Tri Subarkah | Politik dan Hukum

KUASA hukum terdakwa kasus gratifikasi Pinangki Sirna Malasari, Jefri Moses, menjelaskan asal-usul kekayaan kliennya. Jefri mengungkapkan hal tersebut saat membacakan nota keberatan pada sidang lanjutan Pinangki di Pengadilan Tindak Pidana Korupsi pada Pengadilan Negeri Jakarta Pusat.

"Hal ini sengaja terdakwa sampaikan di persidangan ini sekaligus menjawab pertanyaan yang juga sering dilontarkan di media perihal gaya hidup yang dianggap berkelebihan dan tidak sesuai profile sebagai jaksa," kata Jefri, Rabu (30/9).

Jefri menjelaskan, pada 2006, Pinangki menikah secara resmi dengan seorang jaksa bernama Djoko Budiharjo. Djoko pernah bekerja sebagai Kepala Kejaksaan Tinggi Jawa Barat dan terakhir Sekretaris Jaksa Agung Muda Bidang Pengawasan.

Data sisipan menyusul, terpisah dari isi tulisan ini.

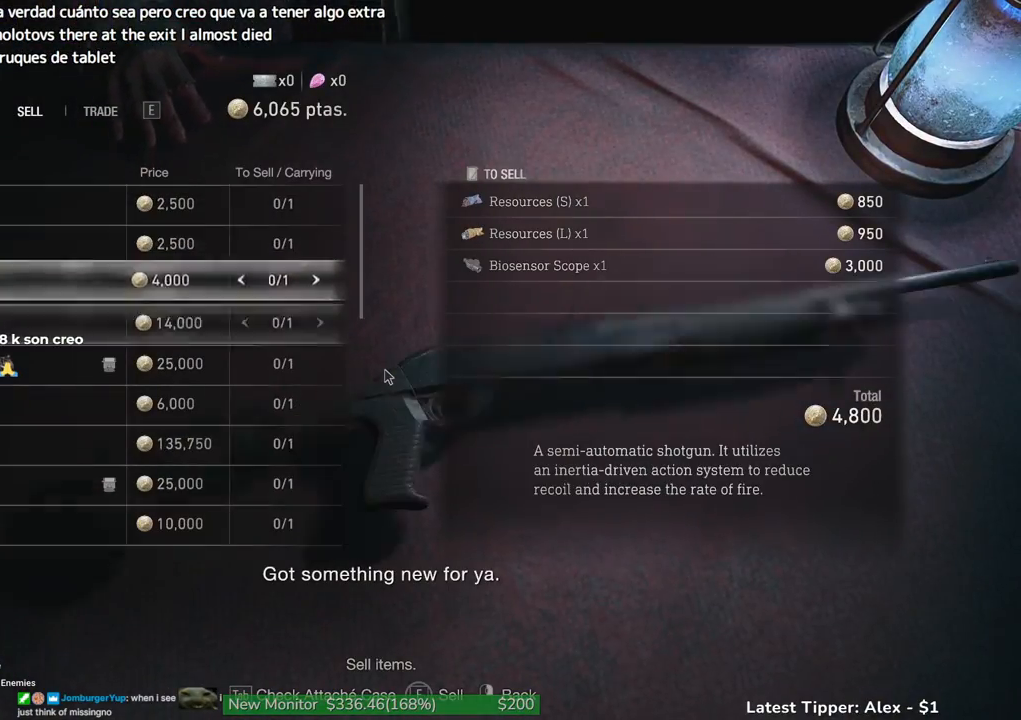
{"keys": ["w"], "mouse": [], "events": [[66, "s", "up"], [200, "w", "down"], [250, "w", "up"], [350, "w", "down"], [400, "w", "up"], [500, "w", "down"]]}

Baca juga: Pinangki Mengaku tidak Pernah Sebut Nama Hatta Ali dan Burhanudin

Pernikahan tersebut berlangsung selama dua tahun sejak Djoko bercerai dengan istri pertamanya pada 2004. Sehingga, lanjut Jefri, saat menikah, Djoko berstatus duda. Pernikahan antara Pinangki dengan Djoko tersebut bertahan hingga Djoko meninggal dunia pada Februari 2014.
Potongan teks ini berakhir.